In 2008, he sort of could talk, but sometimes didn't know who I was. So here I was, broke, with no money, nothing was working out, still sad about mom, dad didn't know who I was and was in a home. I couldn't go see him so that was it. I couldn't take it.
I planned for 5 months on when and how I would do it. I decided the Golden Gate Bridge, because mom and I had planned on walking across it if she lived. She was afraid of heights so that was our plan. So my plan was to walk it, then jump. I stood over that rail for 45 minutes crying and NOT ONE PERSON asked if I was okay. This was May 31, 2009. A tourist asked if I could take her photo. I was crying, on the Golden Gate Bridge, and no one cared. I tried to use one of those blue phones, it was dead. So that was that. But here is what saved me that day. It's scary up there when the wind blows. It's way up there. I looked over and thought. "This is really going to hurt and I'll probably survive the fall, drown or get eaten by a shark, anything is better than this." and I walked off went to the Warming Hut, got a hot chocolate and drove back to Los Angeles.
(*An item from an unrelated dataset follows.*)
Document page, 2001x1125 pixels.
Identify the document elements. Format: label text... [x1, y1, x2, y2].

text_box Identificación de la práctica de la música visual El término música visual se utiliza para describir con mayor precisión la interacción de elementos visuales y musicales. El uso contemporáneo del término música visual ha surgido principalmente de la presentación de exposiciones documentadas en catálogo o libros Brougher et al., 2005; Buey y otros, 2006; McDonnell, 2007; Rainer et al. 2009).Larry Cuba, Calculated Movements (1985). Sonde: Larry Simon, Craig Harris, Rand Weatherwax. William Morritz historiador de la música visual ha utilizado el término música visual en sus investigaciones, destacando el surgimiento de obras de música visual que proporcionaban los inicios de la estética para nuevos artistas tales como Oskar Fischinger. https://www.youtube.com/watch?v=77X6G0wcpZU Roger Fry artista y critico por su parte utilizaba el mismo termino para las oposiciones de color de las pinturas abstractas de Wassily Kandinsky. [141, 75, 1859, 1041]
No one in my life knew how sad I was because I hid it well and now I can look back and think of May 31st as the day I lived and started my life over. Do I miss my mom? Sure! I miss my brother, my mom, and my dad who passed away in June of 2012. But I don't want to die, I never wanted to die and I knew people would miss me, I just wanted the pain to stop.
Now I support the Bridge Rail Foundation on getting a barrier up, because most people won't walk away. Most people can't. I was lucky. I am lucky. I am not sure what stopped me really that day. For the first time in my life I was afraid of heights-maybe mom was there, who knows, but I am so grateful that I didn't take that final leap.